Arrange everything from the start of the records down to the line containing "filmic rgb: black" as a two-column CSV with the headers request and history. Give one row per record, putting the record's text under request and its darktable history under history, with each field quoted, line breaks turned into spaces, and the pictures left out.

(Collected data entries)
_ _ _ _

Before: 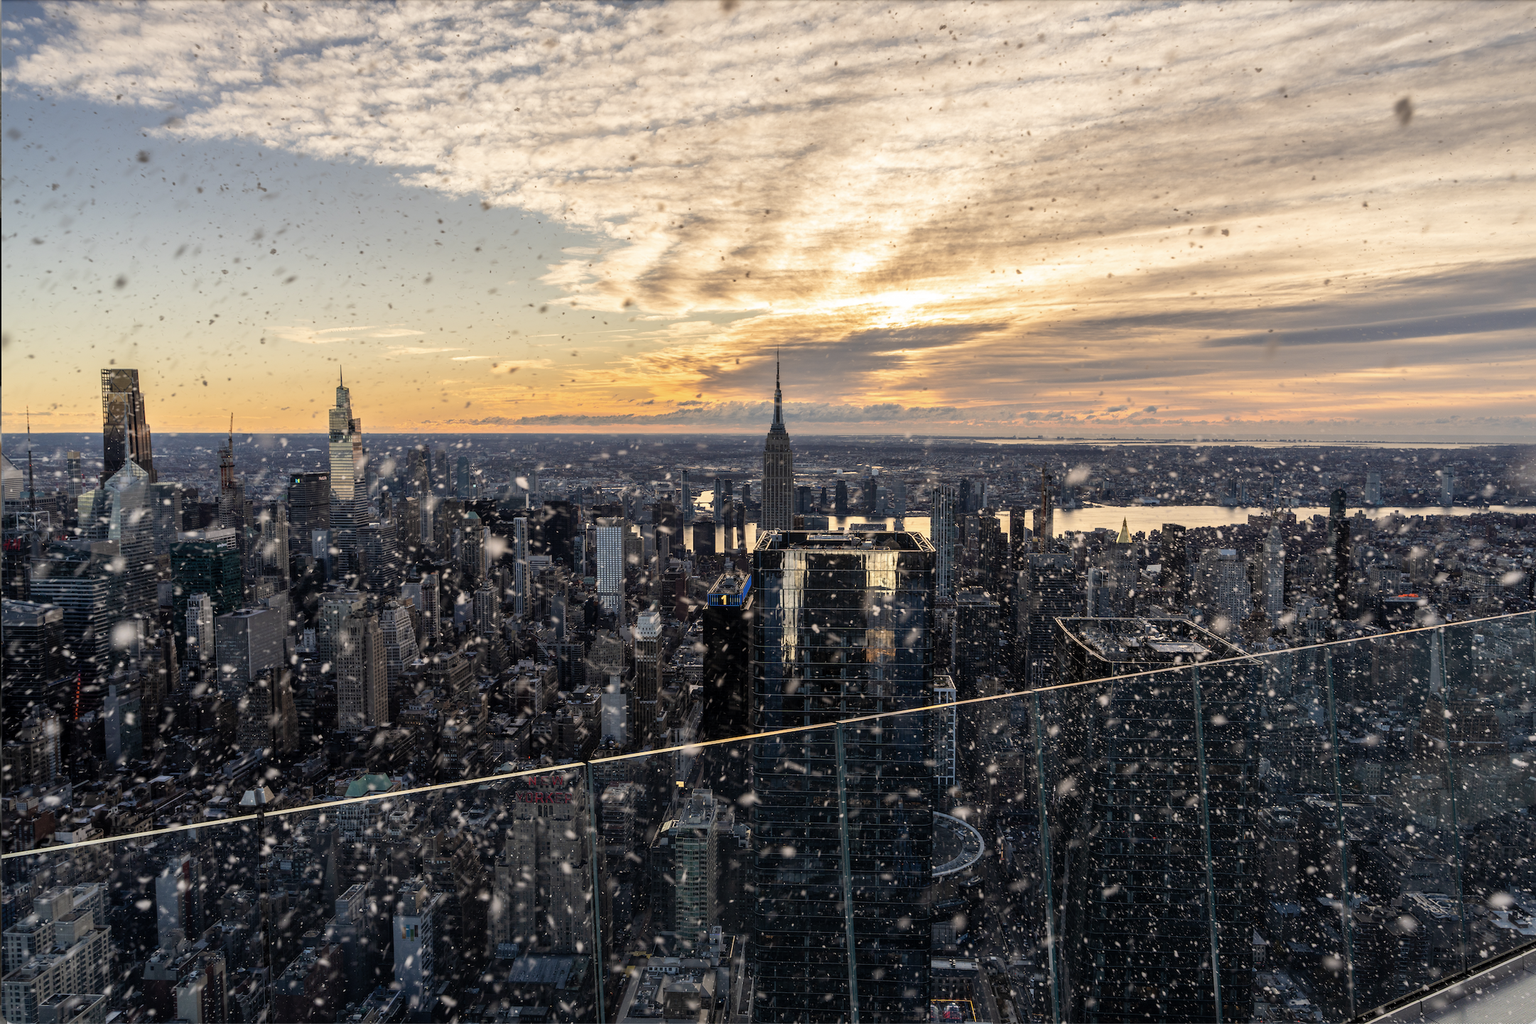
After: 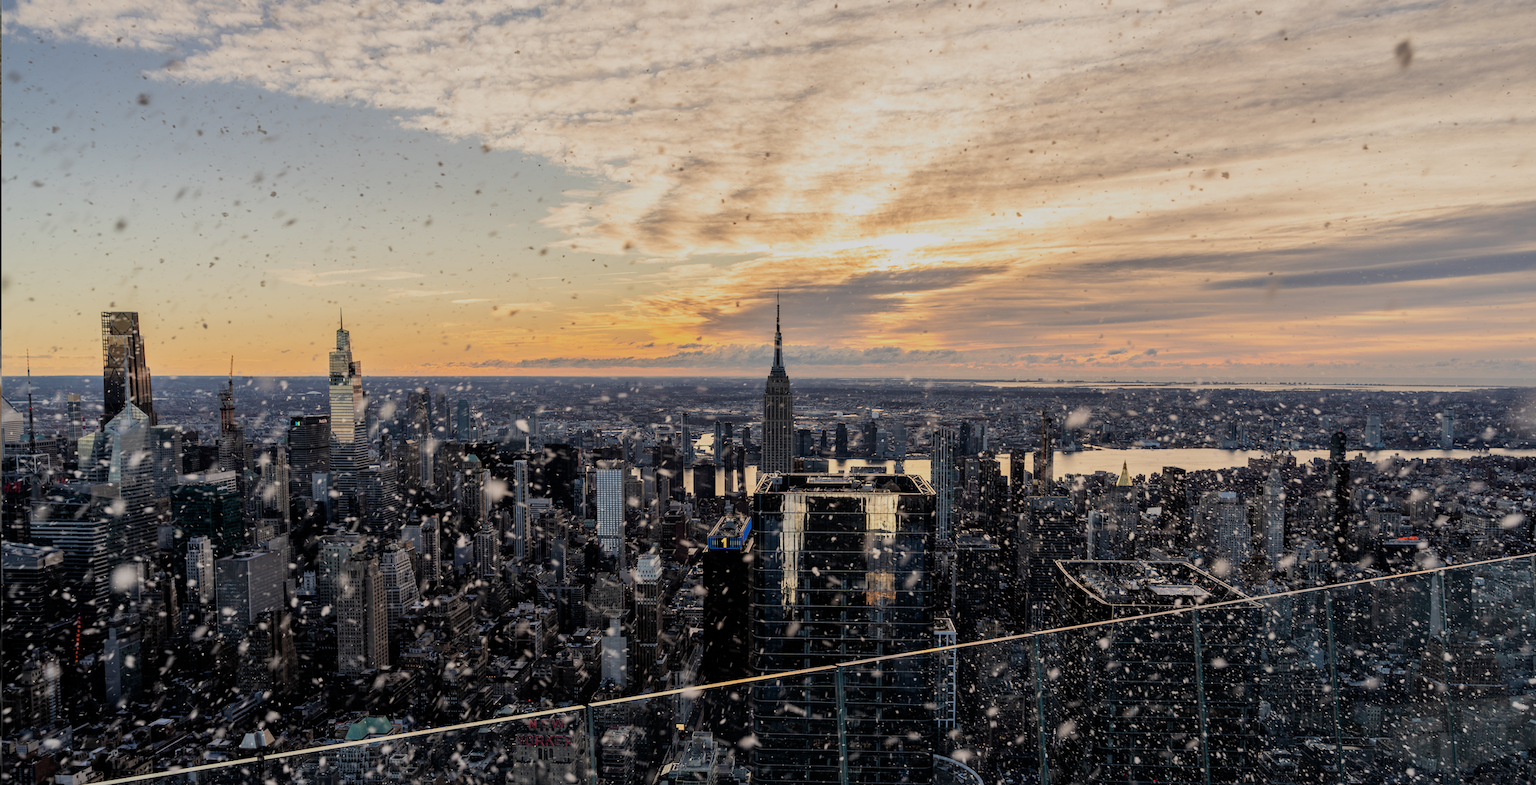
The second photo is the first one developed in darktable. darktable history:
crop: top 5.667%, bottom 17.637%
filmic rgb: black relative exposure -7.65 EV, white relative exposure 4.56 EV, hardness 3.61
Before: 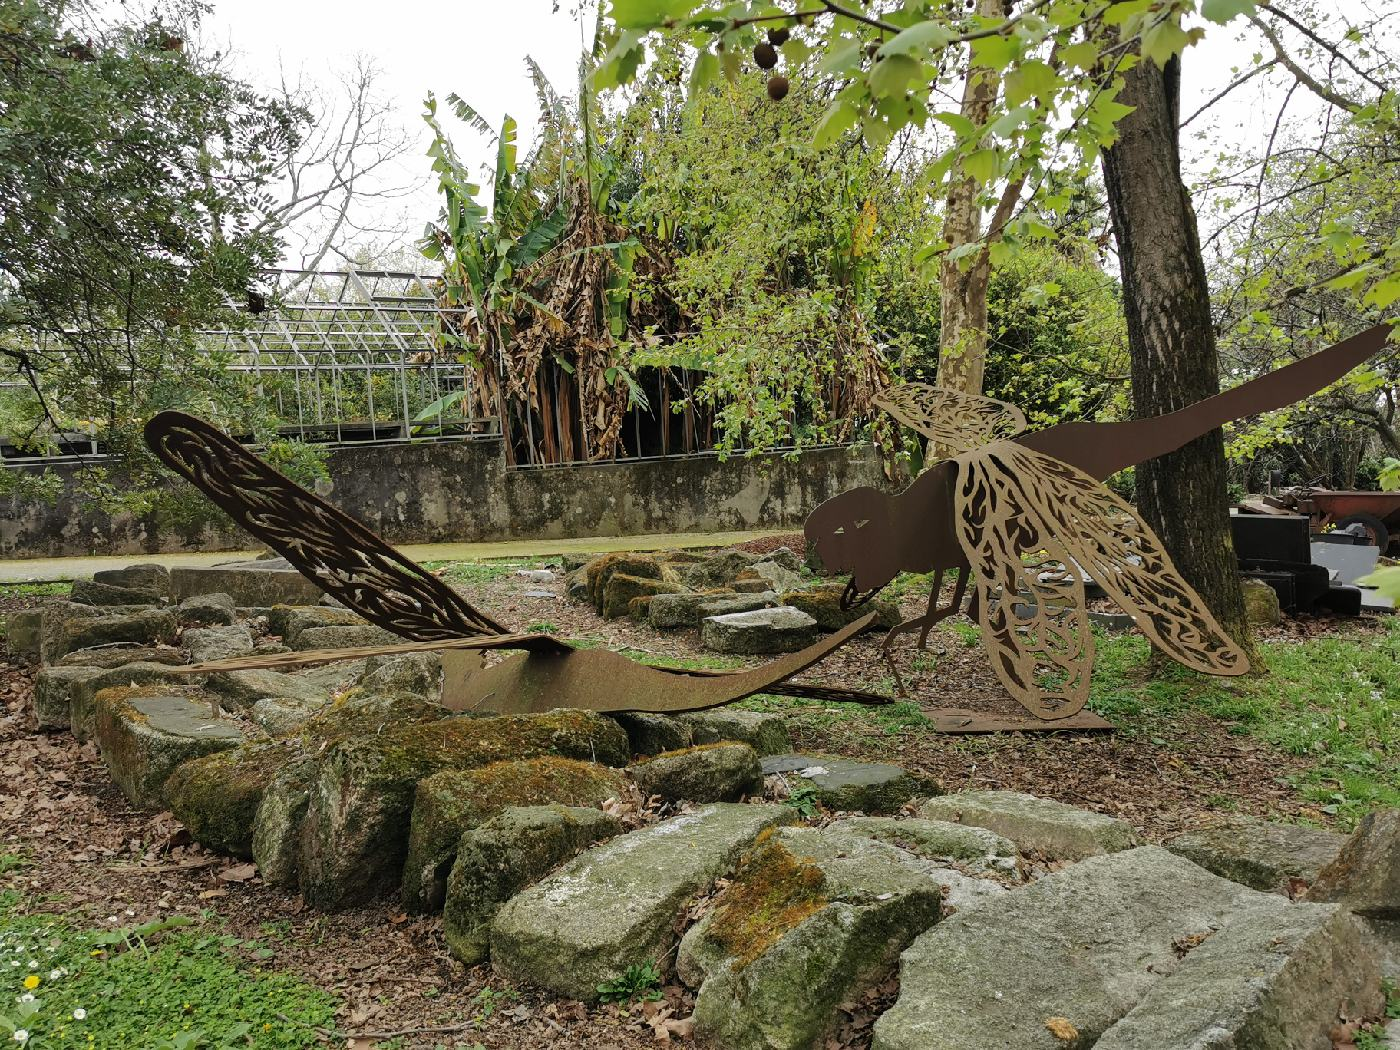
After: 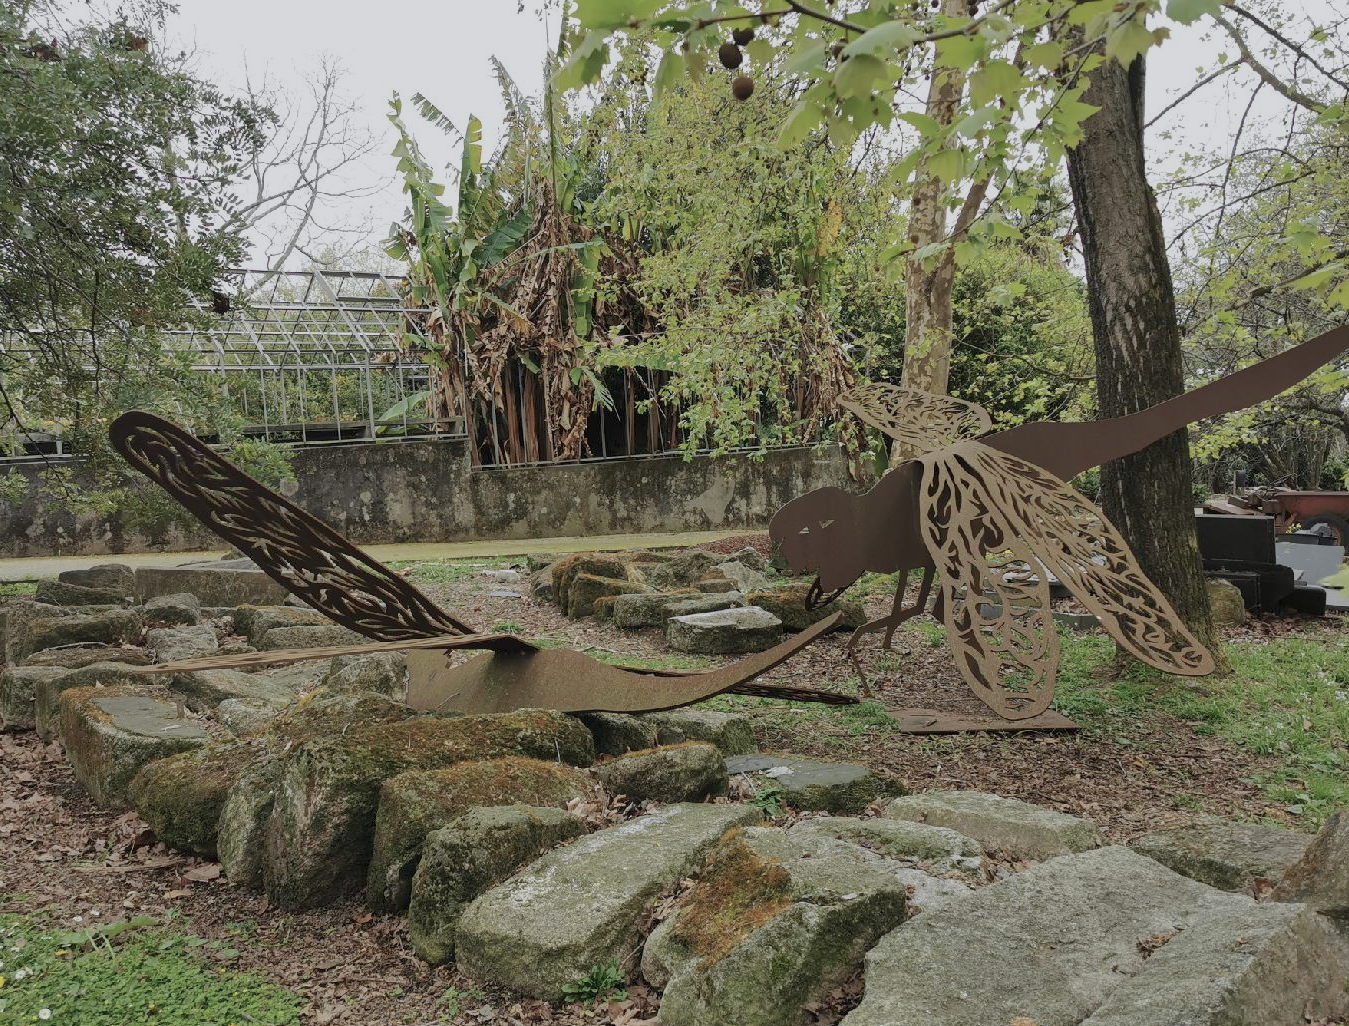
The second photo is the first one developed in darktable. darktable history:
crop and rotate: left 2.536%, right 1.107%, bottom 2.246%
white balance: red 0.988, blue 1.017
color balance rgb: perceptual saturation grading › global saturation -27.94%, hue shift -2.27°, contrast -21.26%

_ _ _ _

Worked solution »
request,history
"Before: After: The second photo is the first one developed in darktable. darktable history:","crop: top 5.667%, bottom 17.637% filmic rgb: black relative exposure -7.65 EV, white relative exposure 4.56 EV, hardness 3.61"